▶ [Assignment A] Repeat everything in the gratitude text below from "Some days are" down to "and caught up.", word for word.
-- Text follows --
An Exercise in Gratitude

Some days are difficult.  Today was one of those days.  To pull myself out of the negativity that surrounds me, I am going to reflect on the things that happened today for which I am grateful.

  1. Bella’s daily hugs-Everyday she blesses me with a hug as she enters my room and a hug as she exits my room.
  2. Engaged, happy students-Today my learners worked on using the Chrome Music Lab to create songs and add them to their blogs.  They were completely immersed in the experience!
  3. A laugh with my neighbors-Believe it or not, the building next door to me is my dentist’s office, and he and his staff are the best neighbors.  I had a routine appointment after school.  We talked, laughed, and caught up.
  4. Giving good news-I was able to share with a teacher of record that her student is doing great.  In fact, his jolly nature made lots of people feel joyful today!
  5. Chatting with friends-I was able to speak with two primary teachers today before school.  They are friends, as well as prayer warriors, and I am grateful to chat briefly with both of them.  I also chatted for a very brief moment after school with a dear long-time colleague and friend.
-- Text concluded --
-- Data records follows --
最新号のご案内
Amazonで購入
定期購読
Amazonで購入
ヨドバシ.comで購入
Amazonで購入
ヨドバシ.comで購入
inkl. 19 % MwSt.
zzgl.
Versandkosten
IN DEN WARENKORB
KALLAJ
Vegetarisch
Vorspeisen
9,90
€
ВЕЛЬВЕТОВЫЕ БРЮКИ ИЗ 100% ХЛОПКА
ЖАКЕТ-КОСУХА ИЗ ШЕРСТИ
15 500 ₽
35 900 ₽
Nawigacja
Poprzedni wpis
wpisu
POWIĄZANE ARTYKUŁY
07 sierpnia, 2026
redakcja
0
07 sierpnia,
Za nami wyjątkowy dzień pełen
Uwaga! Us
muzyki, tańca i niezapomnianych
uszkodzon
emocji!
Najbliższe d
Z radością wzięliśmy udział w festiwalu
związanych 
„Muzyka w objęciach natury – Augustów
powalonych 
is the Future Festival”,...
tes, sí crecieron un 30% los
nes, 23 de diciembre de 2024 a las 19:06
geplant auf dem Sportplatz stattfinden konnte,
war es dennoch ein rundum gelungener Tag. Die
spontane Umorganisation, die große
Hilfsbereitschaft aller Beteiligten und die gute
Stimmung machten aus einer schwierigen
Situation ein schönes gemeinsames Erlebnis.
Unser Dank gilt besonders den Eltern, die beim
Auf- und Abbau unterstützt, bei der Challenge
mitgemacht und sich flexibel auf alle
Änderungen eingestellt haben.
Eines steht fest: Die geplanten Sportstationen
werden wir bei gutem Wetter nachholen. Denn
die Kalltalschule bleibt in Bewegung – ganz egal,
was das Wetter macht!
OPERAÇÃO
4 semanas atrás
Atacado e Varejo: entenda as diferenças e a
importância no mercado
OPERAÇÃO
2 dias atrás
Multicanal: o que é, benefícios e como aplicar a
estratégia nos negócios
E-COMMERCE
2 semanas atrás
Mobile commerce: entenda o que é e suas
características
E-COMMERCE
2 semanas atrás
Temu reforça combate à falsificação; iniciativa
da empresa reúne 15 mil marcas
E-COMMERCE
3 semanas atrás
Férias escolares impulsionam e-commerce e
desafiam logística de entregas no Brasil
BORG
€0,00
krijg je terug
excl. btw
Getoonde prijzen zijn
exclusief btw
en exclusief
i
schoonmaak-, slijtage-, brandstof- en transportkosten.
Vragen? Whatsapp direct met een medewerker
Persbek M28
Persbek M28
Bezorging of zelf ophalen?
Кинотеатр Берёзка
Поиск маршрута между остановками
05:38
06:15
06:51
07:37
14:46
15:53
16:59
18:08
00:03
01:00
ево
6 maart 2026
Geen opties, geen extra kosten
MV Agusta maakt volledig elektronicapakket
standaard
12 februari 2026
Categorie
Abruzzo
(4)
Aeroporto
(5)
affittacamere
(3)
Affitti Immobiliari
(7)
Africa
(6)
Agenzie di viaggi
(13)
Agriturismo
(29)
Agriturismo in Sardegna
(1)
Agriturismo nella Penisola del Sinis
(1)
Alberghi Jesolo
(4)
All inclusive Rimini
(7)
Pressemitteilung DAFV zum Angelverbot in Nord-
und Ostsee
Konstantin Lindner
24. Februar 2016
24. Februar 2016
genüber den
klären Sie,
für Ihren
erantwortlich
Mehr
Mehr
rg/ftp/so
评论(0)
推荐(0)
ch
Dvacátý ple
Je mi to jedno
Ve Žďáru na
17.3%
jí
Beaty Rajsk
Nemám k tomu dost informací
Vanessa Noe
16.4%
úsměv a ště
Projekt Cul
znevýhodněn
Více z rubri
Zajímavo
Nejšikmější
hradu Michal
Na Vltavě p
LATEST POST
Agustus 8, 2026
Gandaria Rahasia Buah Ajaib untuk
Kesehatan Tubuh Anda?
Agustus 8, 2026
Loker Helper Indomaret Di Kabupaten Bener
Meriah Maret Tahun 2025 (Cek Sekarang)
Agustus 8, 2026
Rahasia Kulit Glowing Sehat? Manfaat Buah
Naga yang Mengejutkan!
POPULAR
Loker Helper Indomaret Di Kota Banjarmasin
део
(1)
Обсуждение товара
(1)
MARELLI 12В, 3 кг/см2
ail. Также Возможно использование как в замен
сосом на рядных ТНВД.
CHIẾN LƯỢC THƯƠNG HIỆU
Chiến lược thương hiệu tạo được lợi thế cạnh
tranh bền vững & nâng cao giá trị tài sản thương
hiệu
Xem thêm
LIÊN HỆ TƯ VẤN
-- Data records concluded --
▶ [Assignment B] Substitute "Lieferkosten" for "Versandkosten" in the rows above, from the start of the rows down to the line containing "geplant auf dem", both ends included. Give back only those lines, with nothing else changed.

▶ [Worked solution A]
Some days are difficult.  Today was one of those days.  To pull myself out of the negativity that surrounds me, I am going to reflect on the things that happened today for which I am grateful.

  1. Bella’s daily hugs-Everyday she blesses me with a hug as she enters my room and a hug as she exits my room.
  2. Engaged, happy students-Today my learners worked on using the Chrome Music Lab to create songs and add them to their blogs.  They were completely immersed in the experience!
  3. A laugh with my neighbors-Believe it or not, the building next door to me is my dentist’s office, and he and his staff are the best neighbors.  I had a routine appointment after school.  We talked, laughed, and caught up.

▶ [Worked solution B]
最新号のご案内
Amazonで購入
定期購読
Amazonで購入
ヨドバシ.comで購入
Amazonで購入
ヨドバシ.comで購入
inkl. 19 % MwSt.
zzgl.
Lieferkosten
IN DEN WARENKORB
KALLAJ
Vegetarisch
Vorspeisen
9,90
€
ВЕЛЬВЕТОВЫЕ БРЮКИ ИЗ 100% ХЛОПКА
ЖАКЕТ-КОСУХА ИЗ ШЕРСТИ
15 500 ₽
35 900 ₽
Nawigacja
Poprzedni wpis
wpisu
POWIĄZANE ARTYKUŁY
07 sierpnia, 2026
redakcja
0
07 sierpnia,
Za nami wyjątkowy dzień pełen
Uwaga! Us
muzyki, tańca i niezapomnianych
uszkodzon
emocji!
Najbliższe d
Z radością wzięliśmy udział w festiwalu
związanych 
„Muzyka w objęciach natury – Augustów
powalonych 
is the Future Festival”,...
tes, sí crecieron un 30% los
nes, 23 de diciembre de 2024 a las 19:06
geplant auf dem Sportplatz stattfinden konnte,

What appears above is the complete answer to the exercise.